Os preparativos de ensaio para o carnaval na comissão já começam em novembro, todos os dias, e param apenas em dezembro na última semana de natal e ano novo. Em janeiro, recomeçam e não param até o carnaval. Para ele, além da Mangueira ser uma escola de samba com um histórico muito forte, o desfile de 2024 será especialmente marcante. “A escola está investindo muito na comissão do próximo ano, e estamos com grandes expectativas, pois parece ser um trabalho gigante. A Alcione e a Mangueira são muito grandes. Mesmo com a responsabilidade, acho que a gente tem a capacidade, mesmo, de fazer um trabalho muito bom”, afirma. Além de toda a torcida da comunidade local, ele também espera ter ao seu lado a cidade de onde veio, que pode comemorar essa conquista com ele: “Juiz de Fora é minha casa, minha cidade, o lugar que eu amo. Sei que a galera da Mangueira vai estar torcendo muito e muito emocionada com essa história, mas Juiz de Fora também está comigo”.

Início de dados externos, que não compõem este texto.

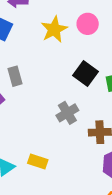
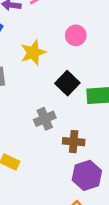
yellow star: (54, 29) -> (33, 53), moved

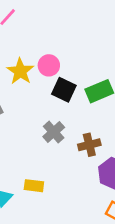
pink circle: (76, 35) -> (49, 65), moved

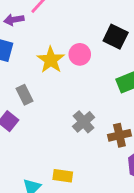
black square: (64, 90) -> (116, 37), moved

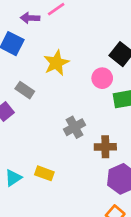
pink circle: (80, 54) -> (102, 78), moved
gray rectangle: (24, 95) -> (25, 90), turned -42

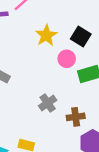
yellow star: (56, 63) -> (46, 35), moved

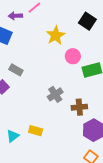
black square: (81, 36) -> (87, 21), moved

Enfrentamento do preconceito
Para chegar onde está, Wendell enfrentou bem mais que a concorrência por uma vaga na comissão de frente. “Ser um homem que gostava de dançar nos anos 2000 era um absurdo. Eu sofri muito bullying na escola, ainda mais por participar de um projeto escolar, não dava nem pra passar despercebido. Tive que escutar muita coisa”, conta. Mas esse mesmo projeto, o Ballet e Jazz Ira Cris, com Iramaia Nascimento, deu muita força para que ele encontrasse algo que amava e um caminho que quisesse seguir com tanto amor. Logo, ele mesmo passou a dar aulas para crianças e adolescentes.
Nessa época, no entanto, até mesmo sua família teve medo de que a dança pudesse ser algo que não iria lhe dar futuro. Mas quando viram que era algo que o deixava tão feliz e que inclusive motivou também seus estudos para a área da educação física, perceberam que valeria a pena tudo. “É possível fazer o que você ama, a sua verdade e chegar a lugares que você quer alcançar a partir do seu esforço e do seu estudo”, diz. Mas, para isso, como ele conta, foi essencial ter a base mais importante de todas: “A minha família ao meu lado foi essencial. Quando viram que era isso que eu queria, começaram a me apoiar e me blindar de tudo. Com isso, consegui evoluir, crescer e buscar meus próprios caminhos. Esse apoio era o que faltava, porque de fora já vinham muitos ataques. Com eles, vi que podia ser e fazer isso, e tudo foi fluindo”.